Segment Open

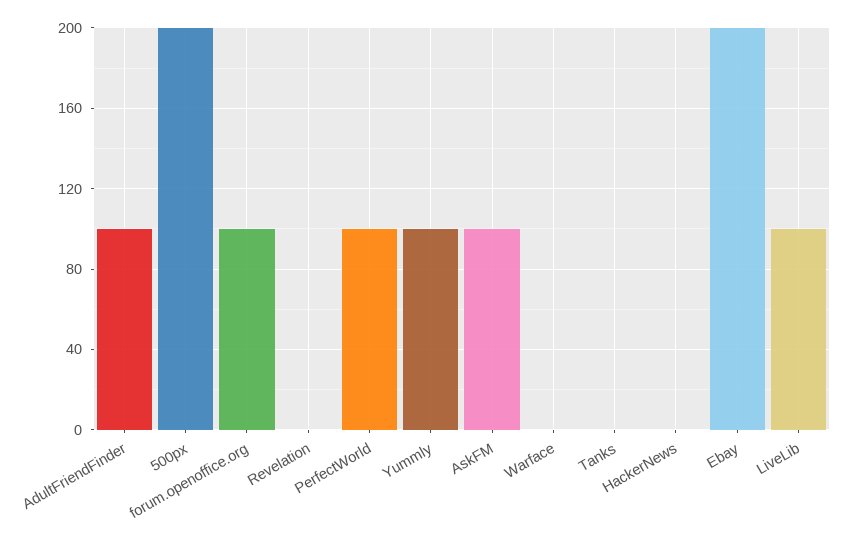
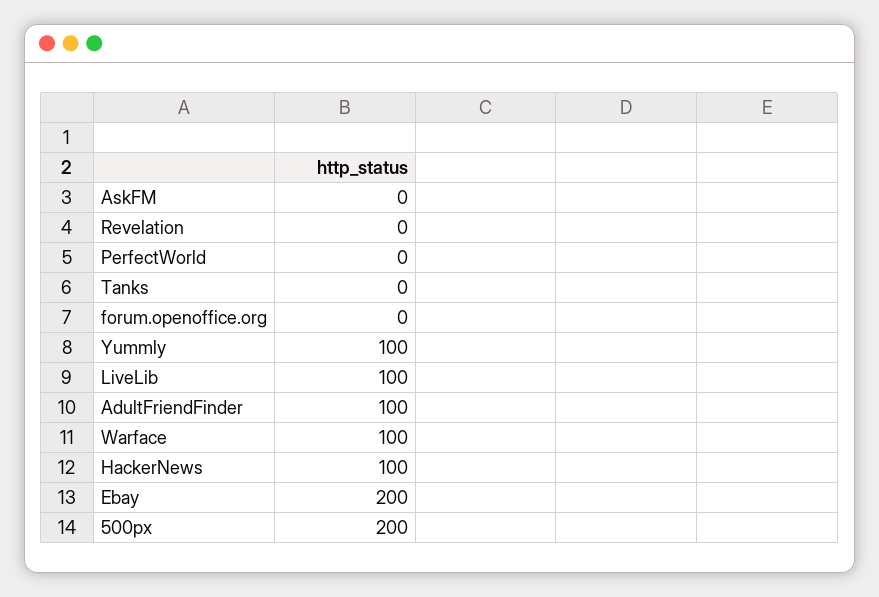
forum.openoffice.org: 100 -> 0
PerfectWorld: 100 -> 0
AskFM: 100 -> 0
Warface: 0 -> 100
HackerNews: 0 -> 100

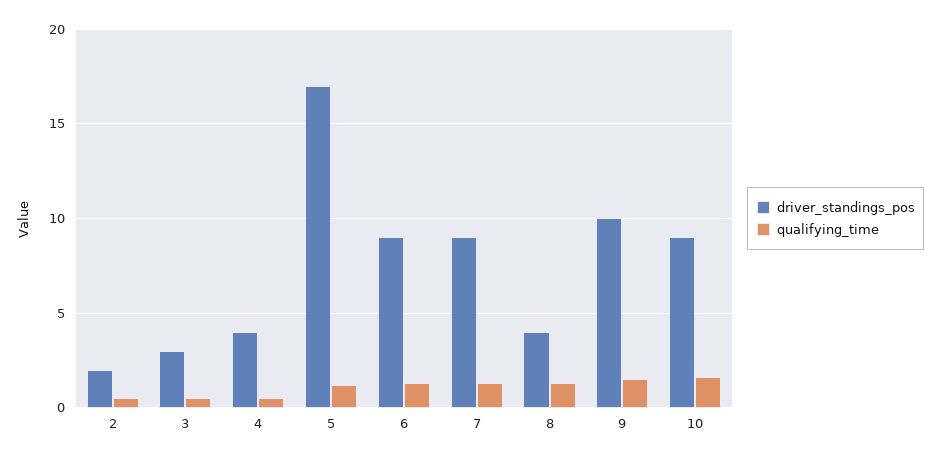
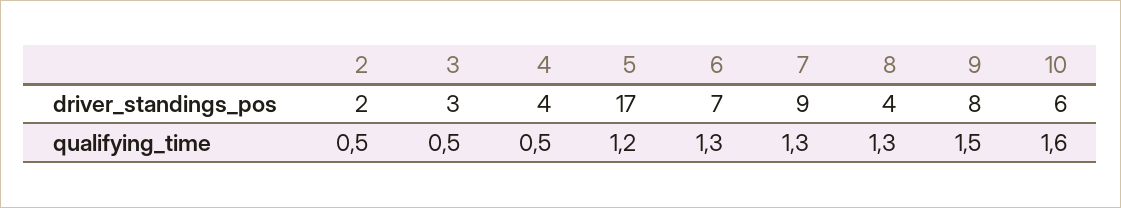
driver_standings_pos, 6: 9 -> 7
driver_standings_pos, 9: 10 -> 8
driver_standings_pos, 10: 9 -> 6

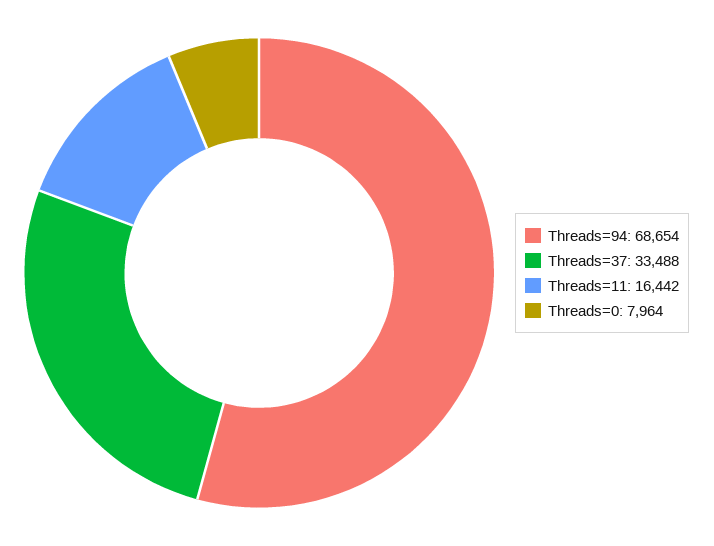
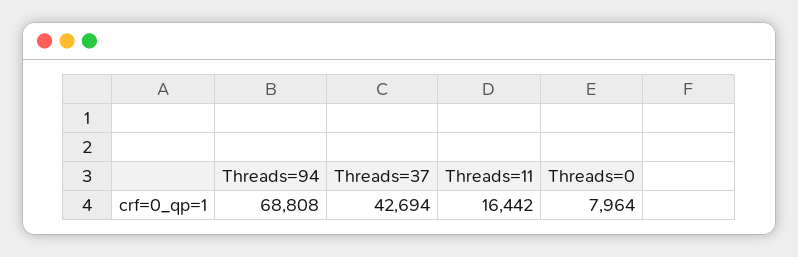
Threads=94: 68654 -> 68808
Threads=37: 33488 -> 42694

Segment Closed

▸ **Goal of the exercise**: Send back the data above word for word, with the pictures left out.

▸ **Answer to this problem**:
forum.openoffice.org: 100 -> 0
PerfectWorld: 100 -> 0
AskFM: 100 -> 0
Warface: 0 -> 100
HackerNews: 0 -> 100

driver_standings_pos, 6: 9 -> 7
driver_standings_pos, 9: 10 -> 8
driver_standings_pos, 10: 9 -> 6

Threads=94: 68654 -> 68808
Threads=37: 33488 -> 42694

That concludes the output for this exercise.